Magda coughed dryly. "Probably a good idea to put some clothes on first."
"Hmm? Oh!" Stavros clutched at himself.
"No need to hide from me, not now. Just pick up your pants." Watching while Stavros dressed, Magda saw she was forgotten for the moment. Now that he was reminded of his Andrea, she wondered whether he would have any more interest in her. If nothing else, life would be less lonely if he did.
She rolled onto the wet spot on the bed, swore, and then laughed. That was realism on the most basic level. Very few men, she thought, turned down the chance when it was there. That was realism, too. She got out of bed and went into the bathroom to clean up.
"It is always a privilege to meet with you, of course, Mr. Prime Minister," Paulina Koch said, smoothing an imaginary wrinkle on the sleeve of her gray smock, "but may I ask the reason for which you invited me to Government Mansion?"
Amadeo Croce matched her formality. "It is this Bilbeis IV matter, Madam Chairman." He tried to sound stern, and did not succeed well. Administrations came and went, but senior bureaucrats held the real, the lasting power in the Federacy. He and Paulina Koch both knew it.
"In what connection, sir?" the Chairman asked, deferential as protocol required. She would not flout his nominal authority, not now, not when the Survey Service needed every scrap of political help it could get.
Croce frowned a little. The expression did odd things to the lines on his face, which years of smiling at cameras had set in a mold of permanent affability. He said, "I feel the Service is, uh, unduly dilatory in dealing with the accusations of mishandling that have so persistently wrapped themselves around the situation relating to that planet."
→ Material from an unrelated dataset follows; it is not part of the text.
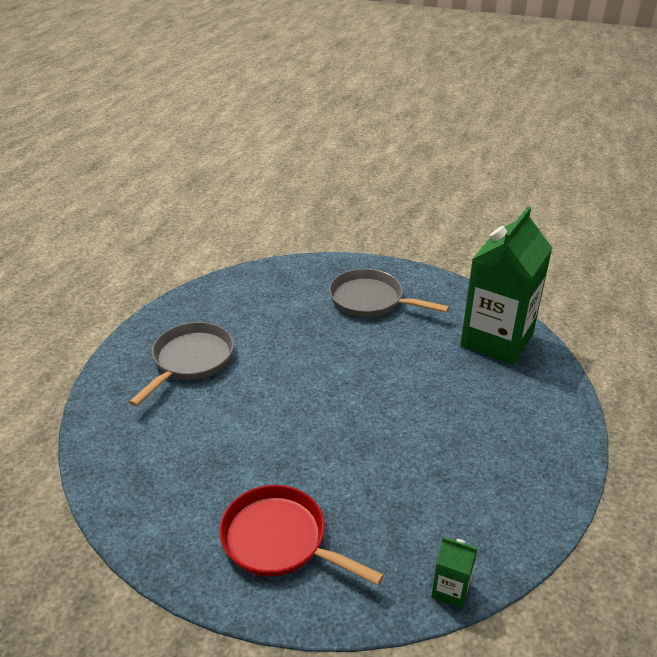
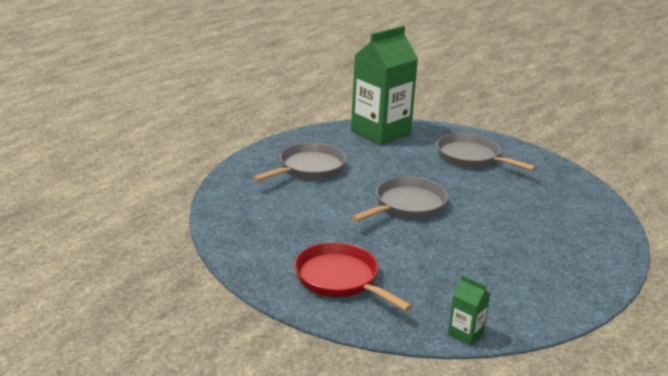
camera: 15 degrees right, 10 degrees down
green carton [460,207,552,365] -> green carton moved to [351,26,418,145]
none -> grey pan [351,177,448,222]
"To which accusations are you referring?" Paulina Koch asked coolly. "The ones that allege Survey Service personnel guilty of everything from sabotage to murder to who knows what else? If you believe those, sir, I can only wonder why you called me here and not to the Office of Rehabilitation."
"No, no, of course not," Croce said, to Paulina Koch's well-hidden relief. One power the prime minister did have was control over the constabulary. It was a more brutal sort of power than the clashes of influence that formed the usual government shake-ups, but it was there. The Chairman had never had to fear it before. Now she did. She was the only one who knew it, but it still weakened her.
Her musings made her miss the prime minister's next sentence, which was also unlike her. "I beg your pardon, sir?" She had no great regard for Croce, but the apology was genuine; she did not like to slip.
"I was just saying that as far as I can see, no convincing evidence for anything past happenstance has surfaced concerning those charges. But the ones touching on Survey Service Central's handling of the report on Bilbeis IV itself do concern me."
"Given the nature of the people making those charges, sir, I must confess to wondering why. The Noninterference Foundation has been sniping at the Survey Service for several hundred years now?"
"I wasn't referring to the Foundation," Croce interrupted. "I meant the principals themselves, this Monemvasios person and the anthropologist off the J?ng Ho itself. If they are to be believed, Bilbeis IV has encountered interference in its development, interference caused by Survey Service personnel, and the report documenting that interference is genuine. And I have to tell you, the more they talk, the more credible they sound."
"It does appear that the person who claims to be Magda Kodaly may in fact be she," Paulina Koch admitted grudgingly. "As for the other one, though?"
The prime minister broke in again. "I know what you are going to say. I have information, however, that the authorities on Hyperion are dropping all charges against him: he definitely was in a classroom when his girlfriend's murder took place."